GSS-250 is specifically validated for two-cell blastomere fusion due to optimal electric field homogeneity at 250 µm gap width, minimizing arcing and maximizing membrane poration uniformity.
Can the CF-150C be used with non-murine species?
Yes—published applications include bovine, porcine, and human embryonic stem cell fusion; however, species-specific pulse calibration (voltage, duration, medium conductivity) must be empirically determined using BLS’s tiered optimization protocol.
Is the instrument compatible with time-lapse imaging systems?
Yes—the absence of RF emissions beyond the 1 MHz oscillator band and its Class I earthing design prevent interference with CCD/CMOS-based live-cell imaging platforms when operated within standard incubator configurations.
How is calibration verified?
BLS provides factory-calibrated pulse output verification reports traceable to NIST-traceable oscilloscope measurements; annual recalibration is recommended using the included test load resistor and certified multimeter.

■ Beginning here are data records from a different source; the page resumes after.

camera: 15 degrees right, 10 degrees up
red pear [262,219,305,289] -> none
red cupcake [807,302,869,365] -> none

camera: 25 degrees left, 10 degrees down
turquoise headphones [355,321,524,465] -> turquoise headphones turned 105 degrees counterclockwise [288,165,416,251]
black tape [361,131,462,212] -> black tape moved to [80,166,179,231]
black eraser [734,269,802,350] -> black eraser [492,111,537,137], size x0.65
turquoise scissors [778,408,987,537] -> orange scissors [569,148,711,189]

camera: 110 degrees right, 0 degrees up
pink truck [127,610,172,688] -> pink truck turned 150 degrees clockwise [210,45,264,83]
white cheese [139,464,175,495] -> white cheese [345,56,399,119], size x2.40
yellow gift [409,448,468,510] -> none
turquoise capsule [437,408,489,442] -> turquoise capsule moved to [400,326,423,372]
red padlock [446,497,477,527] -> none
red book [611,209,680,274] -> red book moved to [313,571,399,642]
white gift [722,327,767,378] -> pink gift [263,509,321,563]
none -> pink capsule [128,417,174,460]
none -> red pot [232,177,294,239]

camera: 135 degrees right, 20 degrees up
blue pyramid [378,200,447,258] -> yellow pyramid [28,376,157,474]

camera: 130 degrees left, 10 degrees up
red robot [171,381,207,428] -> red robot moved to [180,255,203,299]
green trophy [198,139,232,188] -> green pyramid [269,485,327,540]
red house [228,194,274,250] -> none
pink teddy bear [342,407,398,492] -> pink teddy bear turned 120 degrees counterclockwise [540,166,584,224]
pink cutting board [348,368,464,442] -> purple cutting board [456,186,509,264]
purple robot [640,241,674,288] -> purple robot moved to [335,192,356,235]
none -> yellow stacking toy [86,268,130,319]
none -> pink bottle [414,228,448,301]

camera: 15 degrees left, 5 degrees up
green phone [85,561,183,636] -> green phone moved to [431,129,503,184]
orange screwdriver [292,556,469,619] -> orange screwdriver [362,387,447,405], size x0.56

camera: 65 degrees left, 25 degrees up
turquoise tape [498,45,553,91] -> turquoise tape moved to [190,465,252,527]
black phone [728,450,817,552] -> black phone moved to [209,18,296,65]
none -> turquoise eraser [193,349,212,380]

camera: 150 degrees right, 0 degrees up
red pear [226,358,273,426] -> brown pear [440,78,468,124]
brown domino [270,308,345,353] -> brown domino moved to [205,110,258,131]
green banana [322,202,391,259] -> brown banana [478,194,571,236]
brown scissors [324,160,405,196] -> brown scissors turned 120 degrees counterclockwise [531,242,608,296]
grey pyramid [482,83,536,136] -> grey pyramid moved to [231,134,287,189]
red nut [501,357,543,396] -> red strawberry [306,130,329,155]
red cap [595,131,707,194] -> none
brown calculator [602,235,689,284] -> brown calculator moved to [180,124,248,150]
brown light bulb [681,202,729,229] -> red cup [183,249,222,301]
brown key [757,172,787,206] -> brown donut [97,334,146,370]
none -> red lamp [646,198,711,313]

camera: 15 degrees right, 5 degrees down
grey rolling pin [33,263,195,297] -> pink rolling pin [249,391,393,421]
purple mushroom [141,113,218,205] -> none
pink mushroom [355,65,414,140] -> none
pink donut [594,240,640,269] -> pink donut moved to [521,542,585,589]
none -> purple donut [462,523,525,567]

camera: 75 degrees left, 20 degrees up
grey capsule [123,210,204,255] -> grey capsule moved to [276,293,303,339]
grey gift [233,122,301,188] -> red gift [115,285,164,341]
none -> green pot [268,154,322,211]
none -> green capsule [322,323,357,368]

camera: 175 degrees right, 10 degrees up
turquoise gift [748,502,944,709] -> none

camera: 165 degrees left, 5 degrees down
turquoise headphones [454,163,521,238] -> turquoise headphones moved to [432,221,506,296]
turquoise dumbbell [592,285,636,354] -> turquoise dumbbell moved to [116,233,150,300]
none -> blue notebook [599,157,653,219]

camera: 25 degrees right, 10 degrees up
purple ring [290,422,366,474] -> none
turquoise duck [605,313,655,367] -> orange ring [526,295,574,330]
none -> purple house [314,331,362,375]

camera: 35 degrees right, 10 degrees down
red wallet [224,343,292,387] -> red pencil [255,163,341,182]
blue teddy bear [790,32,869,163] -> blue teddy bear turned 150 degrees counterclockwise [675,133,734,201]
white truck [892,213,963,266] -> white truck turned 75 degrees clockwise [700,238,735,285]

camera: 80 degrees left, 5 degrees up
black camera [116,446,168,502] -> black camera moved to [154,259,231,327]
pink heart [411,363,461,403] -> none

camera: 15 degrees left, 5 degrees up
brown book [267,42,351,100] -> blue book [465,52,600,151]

Does the system support Good Manufacturing Practice (GMP) environments?
While intended for research use only, the CF-150C’s material certifications (USP Class VI), cleanable surfaces, and documentation-ready parameter logging support integration into early-stage bioprocess development workflows under GMP Annex 11-aligned data governance frameworks.